How? By focusing the region on place-making; targeting a few vital infrastructure investments; and undertaking a radical strategy of deeply networked collaboration.

The transformation comes much more easily, without drama or trauma, than most of our region's leaders believed possible. Investors and researchers like the University of Michigan's Christopher Leinberger agree that there's a pent-up market demand for dense, walkable neighborhoods served by transit. It isn't like waging a battle; it's like opening the front door.

Why? Because government sets the table. Not by cutting taxes and regulation and services, but by cultivating a shared vision for our regionally significant assets and places; by making a few really strategic investments in vital infrastructure; and by aggressively partnering with private and non-profit agencies in the region to deliver the goods.

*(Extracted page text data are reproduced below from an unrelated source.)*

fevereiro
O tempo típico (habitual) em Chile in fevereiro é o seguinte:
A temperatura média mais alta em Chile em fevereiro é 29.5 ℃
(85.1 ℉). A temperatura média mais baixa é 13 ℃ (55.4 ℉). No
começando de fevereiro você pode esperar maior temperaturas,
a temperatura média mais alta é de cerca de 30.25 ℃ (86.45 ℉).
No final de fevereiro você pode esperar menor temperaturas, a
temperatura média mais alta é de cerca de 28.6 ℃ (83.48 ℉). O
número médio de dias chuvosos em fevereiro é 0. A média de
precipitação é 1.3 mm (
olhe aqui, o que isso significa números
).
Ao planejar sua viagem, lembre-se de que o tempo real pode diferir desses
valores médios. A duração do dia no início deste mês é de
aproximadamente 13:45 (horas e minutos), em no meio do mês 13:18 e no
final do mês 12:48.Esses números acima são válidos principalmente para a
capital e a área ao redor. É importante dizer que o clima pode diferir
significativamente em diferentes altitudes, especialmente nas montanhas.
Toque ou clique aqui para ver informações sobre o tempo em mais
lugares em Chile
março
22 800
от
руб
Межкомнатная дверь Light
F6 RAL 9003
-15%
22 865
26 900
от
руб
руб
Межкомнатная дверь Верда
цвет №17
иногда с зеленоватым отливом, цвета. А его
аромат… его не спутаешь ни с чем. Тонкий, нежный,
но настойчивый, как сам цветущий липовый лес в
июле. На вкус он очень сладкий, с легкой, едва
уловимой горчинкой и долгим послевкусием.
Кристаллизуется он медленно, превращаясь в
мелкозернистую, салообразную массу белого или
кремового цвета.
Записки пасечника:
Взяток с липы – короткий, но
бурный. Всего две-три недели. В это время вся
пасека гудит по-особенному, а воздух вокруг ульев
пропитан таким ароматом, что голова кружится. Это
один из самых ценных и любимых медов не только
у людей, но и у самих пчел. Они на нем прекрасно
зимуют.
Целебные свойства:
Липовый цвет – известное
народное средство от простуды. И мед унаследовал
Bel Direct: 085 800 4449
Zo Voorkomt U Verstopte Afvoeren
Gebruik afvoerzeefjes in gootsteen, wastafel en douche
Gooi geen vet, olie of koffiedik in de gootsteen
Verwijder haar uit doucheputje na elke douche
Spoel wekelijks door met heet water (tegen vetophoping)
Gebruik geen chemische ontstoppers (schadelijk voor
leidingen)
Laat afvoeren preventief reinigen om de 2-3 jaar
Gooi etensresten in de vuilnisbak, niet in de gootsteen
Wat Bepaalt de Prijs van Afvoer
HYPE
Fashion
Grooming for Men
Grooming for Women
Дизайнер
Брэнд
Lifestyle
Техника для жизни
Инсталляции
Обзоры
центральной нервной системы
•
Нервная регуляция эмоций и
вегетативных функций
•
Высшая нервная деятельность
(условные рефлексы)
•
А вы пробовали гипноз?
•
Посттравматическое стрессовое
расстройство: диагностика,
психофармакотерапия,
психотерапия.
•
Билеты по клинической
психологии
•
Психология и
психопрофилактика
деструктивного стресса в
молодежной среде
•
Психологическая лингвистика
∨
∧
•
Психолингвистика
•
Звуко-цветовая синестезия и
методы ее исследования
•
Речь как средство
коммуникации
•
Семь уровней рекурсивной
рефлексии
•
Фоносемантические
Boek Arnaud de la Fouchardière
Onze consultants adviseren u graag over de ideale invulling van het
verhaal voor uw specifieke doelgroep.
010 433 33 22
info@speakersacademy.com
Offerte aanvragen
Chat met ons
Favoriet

That's a tall order for a $2.85 million grant, but in this situation, the grant's aspiration is as important as its content. The money, granted to a regional consortium headed up by the Southeast Michigan Council of Governments (SEMCOG) is part of an innovative federal initiative known as the Partnership for Sustainable Communities.  

That initiative, in turn, is based on the radical notion that public investments in transportation, housing and community development projects ought to be coordinated, and should feed into a clear, regional strategy that points us toward prosperity, equity and sustainability.

Trust me – it still sounds as radical in Washington, D.C. as it does in Metro Detroit.